Use Prolog to improve LLM's reasoning

Symbolic AI Revival & Historical Context

  • Several comments note the similarity to 1980s “Fifth Generation” / expert systems and see a broader “renaissance of programming languages” and GOFAI techniques.
  • Others recall that symbolic AI previously hit limits and warn an “AI winter” could repeat if expectations are unrealistic.

Why Combine LLMs with Prolog / Logic

  • Many see logic programming as a natural extension of Chain-of-Thought: externalizing reasoning steps into a formal, auditable program (“program-as-thought”).
  • Prolog is praised as both a logical formalism and computational language, good for expressing constraints, rules, and world models.
  • Declarative specs (Prolog, SQL, Datalog, Z3, etc.) plus LLMs are seen as especially promising for planning, verification, and complex querying.

Skepticism & Limits

  • Strong pushback that Prolog is “not magic”: if the LLM misformalizes the problem, Prolog cannot fix it (“garbage in – Prolog out”).
  • Some argue success is likely cherry‑picked for puzzle‑like domains already well represented in training data.
  • Chain-of-Thought is criticized as often only helping when the prompter already knows the solution; cited work suggests fragile, domain‑specific gains.
  • Others call the belief that a non‑reasoning LLM can reliably write good Prolog “magical thinking,” noting Prolog is hard even for humans.

Practical Experiences & Tools

  • Reports of mixed results: some find GPT‑4 “doesn’t know Prolog well enough” for complex code, others show working pipelines (Prolog or Z3) for logic puzzles and logistics/planning tasks.
  • One real‑world case (clinical trial constraints → Prolog predicates → queries) claims dramatic accuracy improvements over pure LLM prompts.
  • There is interest in synthetic NL→Prolog datasets and better Prolog‑aware models.
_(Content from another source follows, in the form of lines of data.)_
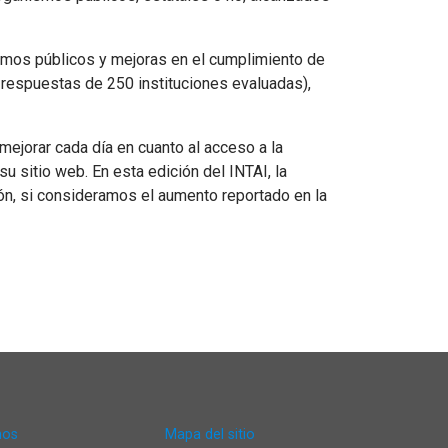
ismos públicos y mejoras en el cumplimiento de
5 respuestas de 250 instituciones evaluadas),
mejorar cada día en cuanto al acceso a la
u sitio web. En esta edición del INTAI, la
ión, si consideramos el aumento reportado en la
nos
Mapa del sitio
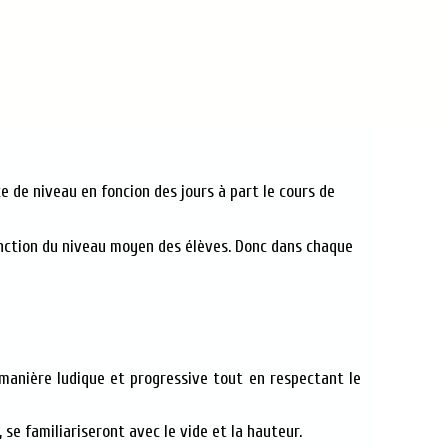
nce de niveau en foncion des jours à part le cours de
onction du niveau moyen des élèves. Donc dans chaque
 manière ludique et progressive tout en respectant le
 se familiariseront avec le vide et la hauteur.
Alternatives, Ecosystem & Adoption Issues

  • Related tech discussed: Datalog (e.g., CodeQL), constraint solvers (CLPFD, MiniZinc, Conjure), SMT (Z3), rules engines (Drools/RETE), theorem provers (Coq), and law‑oriented languages (Catala).
  • Prolog’s steep learning curve, tricky backtracking/termination, and historical baggage (expert systems hype, legal domain disappointments) are cited as reasons it never became mainstream.